Владелец гостиницы оказался любопытной личностью. Его любимым занятием было разведение канареек. Их у него было штук пятьсот, и гостиница более походила на птичник. Большущие клетки с крохотными деревцами висели повсюду, в баре, на лестничной площадке, в спальне владельца. Птички перепархивали с ветки на ветку, трепетали крылышками, чирикали или распевали по двадцать мелодий сразу. Добрый человек был довольно-таки чудаковат. Он беспрестанно принимал какие-то трагические или театральные позы, говорил загробным зловещим голосом, как будто обращался разом ко всему человечеству. Знакомство мое с канарейками произошло следующим образом:

«Обратите внимание на эту клетку! За этих птичек я получил награду на выставке в Москве, медаль с головой Николая. Похоже на золото, да только это медь».

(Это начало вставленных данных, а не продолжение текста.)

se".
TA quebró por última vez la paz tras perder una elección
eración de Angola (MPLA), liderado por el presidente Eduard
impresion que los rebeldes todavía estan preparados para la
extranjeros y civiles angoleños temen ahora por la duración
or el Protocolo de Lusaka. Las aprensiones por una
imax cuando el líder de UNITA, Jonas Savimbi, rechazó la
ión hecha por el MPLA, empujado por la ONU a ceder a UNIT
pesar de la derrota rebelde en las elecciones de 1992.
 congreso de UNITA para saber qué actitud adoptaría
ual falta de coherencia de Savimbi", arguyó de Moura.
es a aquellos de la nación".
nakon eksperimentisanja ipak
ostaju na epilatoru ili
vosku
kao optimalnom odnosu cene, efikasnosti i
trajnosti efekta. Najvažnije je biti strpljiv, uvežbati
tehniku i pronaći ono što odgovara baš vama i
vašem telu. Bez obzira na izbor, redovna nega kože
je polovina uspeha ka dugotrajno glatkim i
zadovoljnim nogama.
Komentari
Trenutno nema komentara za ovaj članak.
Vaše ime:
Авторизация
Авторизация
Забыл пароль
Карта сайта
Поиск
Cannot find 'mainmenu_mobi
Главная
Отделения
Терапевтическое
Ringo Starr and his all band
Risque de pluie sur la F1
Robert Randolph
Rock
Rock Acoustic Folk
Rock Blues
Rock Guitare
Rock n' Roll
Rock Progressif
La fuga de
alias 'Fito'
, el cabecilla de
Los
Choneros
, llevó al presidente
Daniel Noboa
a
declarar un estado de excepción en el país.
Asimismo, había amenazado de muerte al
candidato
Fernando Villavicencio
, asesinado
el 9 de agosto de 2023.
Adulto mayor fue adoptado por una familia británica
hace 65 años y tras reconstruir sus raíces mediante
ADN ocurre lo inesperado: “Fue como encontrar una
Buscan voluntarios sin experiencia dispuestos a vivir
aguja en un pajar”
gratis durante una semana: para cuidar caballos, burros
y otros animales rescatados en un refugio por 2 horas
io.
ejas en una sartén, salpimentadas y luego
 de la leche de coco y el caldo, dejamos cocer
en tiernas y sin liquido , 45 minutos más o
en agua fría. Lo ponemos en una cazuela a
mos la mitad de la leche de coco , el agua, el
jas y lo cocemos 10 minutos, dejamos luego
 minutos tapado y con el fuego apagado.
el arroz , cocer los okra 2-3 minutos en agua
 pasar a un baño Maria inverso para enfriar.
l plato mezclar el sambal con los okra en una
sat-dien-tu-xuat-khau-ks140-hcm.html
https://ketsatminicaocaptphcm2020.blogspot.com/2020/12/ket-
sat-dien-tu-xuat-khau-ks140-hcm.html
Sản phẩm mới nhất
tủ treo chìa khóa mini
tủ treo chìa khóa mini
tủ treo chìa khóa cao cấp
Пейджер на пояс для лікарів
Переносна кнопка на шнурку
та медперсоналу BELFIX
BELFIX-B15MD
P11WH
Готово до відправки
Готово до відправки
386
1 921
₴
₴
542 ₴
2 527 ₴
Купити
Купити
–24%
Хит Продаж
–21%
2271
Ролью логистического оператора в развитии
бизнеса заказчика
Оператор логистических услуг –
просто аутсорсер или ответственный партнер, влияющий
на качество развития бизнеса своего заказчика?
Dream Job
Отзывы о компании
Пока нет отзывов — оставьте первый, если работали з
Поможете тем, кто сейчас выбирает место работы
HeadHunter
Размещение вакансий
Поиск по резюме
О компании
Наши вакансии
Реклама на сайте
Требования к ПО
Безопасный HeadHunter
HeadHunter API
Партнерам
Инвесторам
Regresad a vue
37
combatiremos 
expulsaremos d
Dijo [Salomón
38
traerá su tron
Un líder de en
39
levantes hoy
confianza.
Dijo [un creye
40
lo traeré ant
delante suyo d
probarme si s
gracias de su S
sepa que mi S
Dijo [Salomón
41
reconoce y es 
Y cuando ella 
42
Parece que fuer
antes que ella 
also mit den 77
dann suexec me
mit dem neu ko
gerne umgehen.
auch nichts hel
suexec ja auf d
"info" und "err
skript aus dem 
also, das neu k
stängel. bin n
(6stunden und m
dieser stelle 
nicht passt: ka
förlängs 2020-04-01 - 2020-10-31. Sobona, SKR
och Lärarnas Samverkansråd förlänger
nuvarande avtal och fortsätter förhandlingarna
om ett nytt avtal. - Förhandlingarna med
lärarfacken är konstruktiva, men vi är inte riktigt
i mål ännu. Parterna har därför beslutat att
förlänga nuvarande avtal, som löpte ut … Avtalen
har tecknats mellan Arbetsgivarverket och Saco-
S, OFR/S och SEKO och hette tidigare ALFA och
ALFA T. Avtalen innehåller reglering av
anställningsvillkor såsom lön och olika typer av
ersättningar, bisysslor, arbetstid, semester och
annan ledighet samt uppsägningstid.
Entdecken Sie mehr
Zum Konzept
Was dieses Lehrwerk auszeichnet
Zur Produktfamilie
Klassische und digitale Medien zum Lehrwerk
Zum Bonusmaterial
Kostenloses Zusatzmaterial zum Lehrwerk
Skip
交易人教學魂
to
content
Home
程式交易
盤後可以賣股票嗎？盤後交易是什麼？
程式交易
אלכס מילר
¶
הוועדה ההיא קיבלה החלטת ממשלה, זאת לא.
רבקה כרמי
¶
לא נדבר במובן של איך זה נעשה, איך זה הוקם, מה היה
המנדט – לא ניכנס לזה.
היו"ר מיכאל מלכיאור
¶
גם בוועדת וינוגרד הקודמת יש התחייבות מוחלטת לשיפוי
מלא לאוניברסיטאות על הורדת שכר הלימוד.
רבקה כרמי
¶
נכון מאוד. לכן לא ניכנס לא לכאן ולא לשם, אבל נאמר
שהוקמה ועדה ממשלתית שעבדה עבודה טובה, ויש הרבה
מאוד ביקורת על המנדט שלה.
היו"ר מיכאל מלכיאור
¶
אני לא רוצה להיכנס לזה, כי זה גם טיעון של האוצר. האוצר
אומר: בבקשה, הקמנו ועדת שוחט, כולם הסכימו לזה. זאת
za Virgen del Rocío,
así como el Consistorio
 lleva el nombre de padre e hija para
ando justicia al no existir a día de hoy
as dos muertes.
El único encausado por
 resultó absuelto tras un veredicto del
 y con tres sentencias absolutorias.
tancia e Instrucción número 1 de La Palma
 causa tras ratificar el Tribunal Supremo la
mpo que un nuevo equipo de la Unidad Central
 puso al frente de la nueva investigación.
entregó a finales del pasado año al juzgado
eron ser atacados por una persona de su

Он был так обрадован моим интересом к его увлечению, что обещал навестить меня в Москве.

«Гора с горой не сходятся, а человек с человеком всегда сойдутся», — заметил он.

Я слышал, как после ужина он наставлял какого-то постояльца:

«Ты видишь это дитя? Взгляни на его лицо — это ангел. И ты был им когда-то. Отныне не твори зла, а живи по-божески и по правде».

В моем темном номере перед иконой св. Георгия Победоносца горела лампадка. Окно выходило на кремлевскую стену рядом с древней колокольней кафедрального собора.

Я зажег свечу и позвал: «Вася, принеси мне samovar. Выпью-ка я чаю перед сном».

"Khoroshos", — откликнулся Вася, — a little samovarchik, сей минут».

Четверть часа спустя он влетел с тяжеленным булькающим сосудом, испускающим дым и пар и шумящим не хуже порядочной машины... Бедный Вася! Он поскользнулся на пороге и растянулся с грохотом. Самовар кувыркнулся, разливая обжигающую жидкость по всему полу, раскидывая красные шипящие, потрескивающие угольки.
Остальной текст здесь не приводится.